Hi Akshar, great post! I thoroughly enjoyed your topic, especially how you broke down the technical details of the CVE-2024-3393 vulnerability. Even strong security infrastructures like firewalls may become key points of failure when certain features are targeted, as demonstrated by the description of how the DNS Security feature in PAN-OS was used to launch a denial of service attack. Furthermore, the mitigation strategies you mentioned were especially interesting due to their ability to work around the disabled DNS security logging. This approach demonstrated how even slight configuration alterations can result in significant differences that reduce the present active threats. Lastly, the issue that stood out to me was that even a leading cybersecurity firm like Palo Alto Networks became susceptible to this kind of threat, bringing into discussion the ever-changing nature of cybersecurity threats.
Great work, Akshar! This justifies why security best practices need to be a priority for organisations, not just at the beginning of the design phase but throughout the run of their systems, even security systems. Ongoing proactive maintenance and regular evaluations are essential to safeguarding infrastructure.
Building a secure system requires group cooperation because everyone involved must help spot and lower security threats. A security system composed of several protection layers proves its worth in this incident. If one defence system breaks down, other security measures will keep functioning to maintain system protection.

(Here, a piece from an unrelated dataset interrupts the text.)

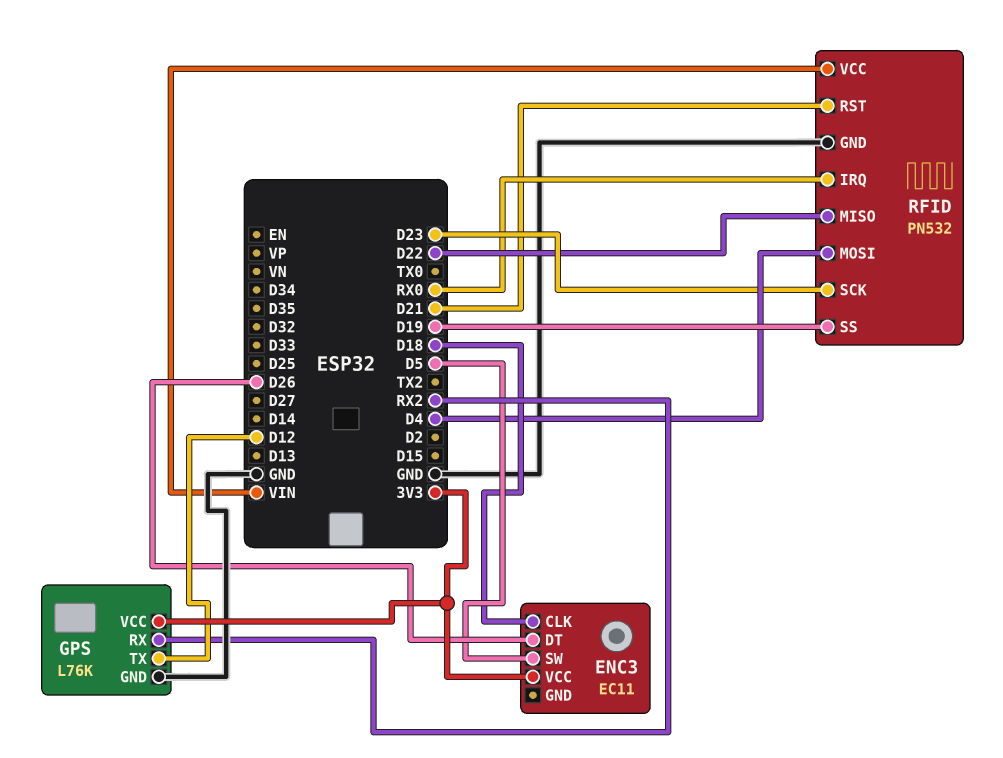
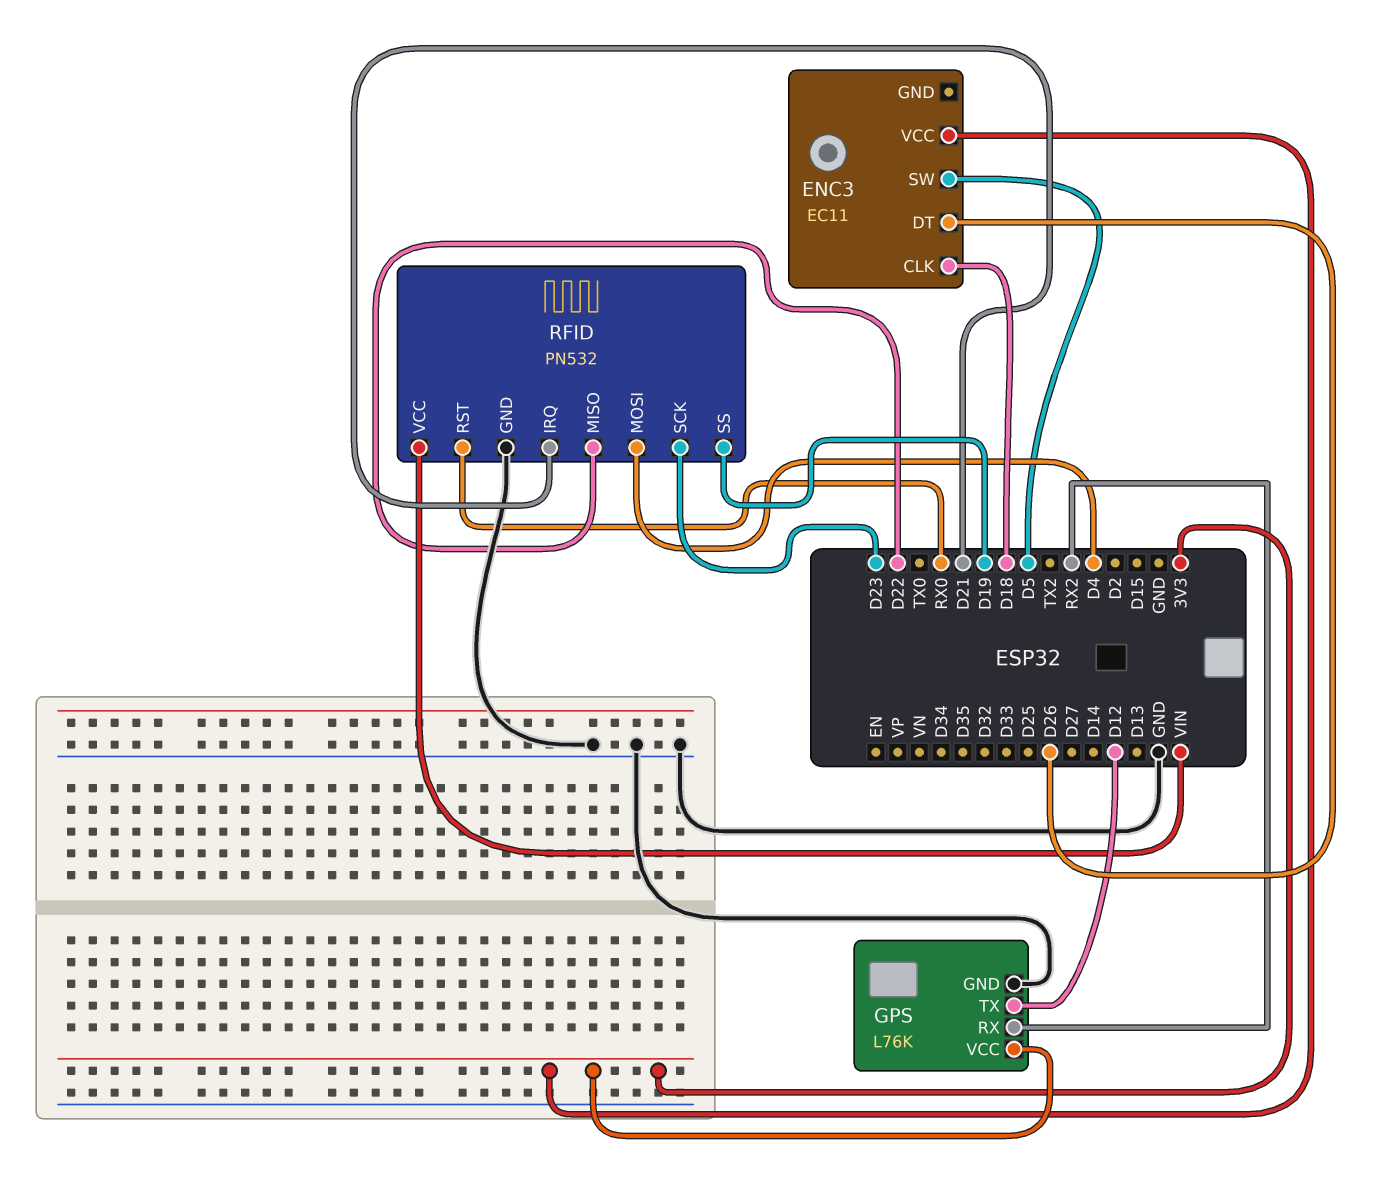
RFID pin IRQ: RX0 -> D21
RFID pin RST: D21 -> RX0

Great work, Akshar! This justifies why security best practices need to be a priority for organisations, not just at the beginning of the design phase but throughout the run of their systems, even security systems. Ongoing proactive maintenance and regular evaluations are essential to safeguarding infrastructure.
Building a secure system requires group cooperation because everyone involved must help spot and lower security threats. A security system composed of several protection layers proves its worth in this incident. If one defence system breaks down, other security measures will keep functioning to maintain system protection.